My dad lives in Michigan and I live in California. I have been paying for his Medigap Part C insurance for a while now. He had now entered a nursing home under Medicaid. Does he still need the Medigap C policy in addition to his Medicaid?
It's a little hard to answer your question because you seem to be mixing up two different terms -- "Medigap" and "Part C" -- so I'm not exactly sure what insurance you're referring to. Medicare Part C plans, called Medicare Advantage, are insurance plans, usually a kind of managed care, that some people enroll in to replace traditional Medicare Part A (hospital or inpatient coverage) and Part B (medical or outpatient coverage). A Medigap insurance policy, on the other hand, is a private insurance policy that people can buy to provide supplemental coverage when they are enrolled in traditional Medicare Part A and B. If you have a Part C Medicare Advantage plan, you don't need a Medigap policy. It sounds like you're talking about a Part C Medicare Advantage plan, but in general the answer will apply regardless of which one your father has.
When someone enters a nursing home, the nursing home takes care of daily living and nursing needs, but NOT medical care. For that, your father still needs the services of doctors and, if needed, a hospital. And these doctors and hospital need to get paid separately, in addition to, payment to the nursing home. So, a resident in a nursing home still needs medical insurance, whether Medicare or otherwise.
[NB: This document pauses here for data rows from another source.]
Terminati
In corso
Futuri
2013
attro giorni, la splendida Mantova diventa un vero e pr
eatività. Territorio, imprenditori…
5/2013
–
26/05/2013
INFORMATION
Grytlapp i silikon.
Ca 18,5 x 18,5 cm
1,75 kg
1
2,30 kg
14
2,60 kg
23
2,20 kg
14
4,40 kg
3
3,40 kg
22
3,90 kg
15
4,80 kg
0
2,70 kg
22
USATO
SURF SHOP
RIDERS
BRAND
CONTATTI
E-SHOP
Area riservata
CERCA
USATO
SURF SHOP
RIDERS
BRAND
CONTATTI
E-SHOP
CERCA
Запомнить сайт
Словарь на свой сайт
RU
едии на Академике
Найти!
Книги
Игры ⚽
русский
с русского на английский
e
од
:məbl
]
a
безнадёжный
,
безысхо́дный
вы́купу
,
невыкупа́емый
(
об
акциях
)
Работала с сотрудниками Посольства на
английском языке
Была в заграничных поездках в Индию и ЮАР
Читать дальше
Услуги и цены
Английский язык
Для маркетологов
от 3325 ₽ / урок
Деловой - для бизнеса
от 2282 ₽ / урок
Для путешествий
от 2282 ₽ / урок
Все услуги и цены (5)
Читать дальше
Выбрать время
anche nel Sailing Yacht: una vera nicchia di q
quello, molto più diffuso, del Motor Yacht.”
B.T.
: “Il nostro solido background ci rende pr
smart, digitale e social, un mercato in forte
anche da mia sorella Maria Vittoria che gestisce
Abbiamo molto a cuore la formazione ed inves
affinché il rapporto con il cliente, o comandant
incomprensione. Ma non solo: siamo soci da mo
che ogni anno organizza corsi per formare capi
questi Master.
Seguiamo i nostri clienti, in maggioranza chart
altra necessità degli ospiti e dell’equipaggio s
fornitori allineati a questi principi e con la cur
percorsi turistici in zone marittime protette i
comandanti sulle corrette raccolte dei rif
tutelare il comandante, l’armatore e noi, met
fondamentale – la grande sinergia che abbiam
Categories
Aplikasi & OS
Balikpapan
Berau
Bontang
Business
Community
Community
In your father's situation, he's qualified for Medicaid coverage of his residence in the nursing home. Often, that means he's also eligible for Medicaid medical coverage. But the two Medicaid programs -- nursing home coverage and medical coverage -- have slightly different eligibility rules. So, you need to find out from his nursing home whether he has also qualified for Medicaid medical coverage. If not, you need to help him apply by contacting the Michigan Medicaid agency. If he qualifies for Medicaid medical coverage, Medicaid will pay for most of his medical needs, including the monthly premiums for either traditional Medicare Part A and B, or for certain Part C Medicare Advantage plans. (If he has a Mdigap policy, however, he would not need to keep it -- Medicaid medical coverage would replace the Medigap policy by covering the costs that Medicare doesn't pay.) But if he qualifies for Medicaid medical coverage, you then have to find out whether his current Part C Medicare Advantage plan -- the one you're now paying for -- is covered by the Michigan Medicaid program. If so, then they should pay the premium, not you. If not, your father will have to decide whether to switch back to traditional Medicare Part A and Part B (with Medicaid paying the premiums) or to change to a different Part C Medicare Advantage plan that Michigan Medicaid does cover.
If for some reason your father does not qualify for Medicaid medical coverage -- and until he is enrolled in Medicaid if he does qualify -- then he needs to keep his Part C Medicare Advantage plan (or some other Part C plan, or return to traditional Medicare Part A and B) in order to have health insurance. If so, you or he will have to continue paying the premium.
Thank you so much for your help. Yes, I see where I used the wrong terms in my question. Dad is traditional Medicare A & B with a supplemental Medigap policy which I am providing. The part C is actually Plan C with Blue Cross so that's where I got mixed up.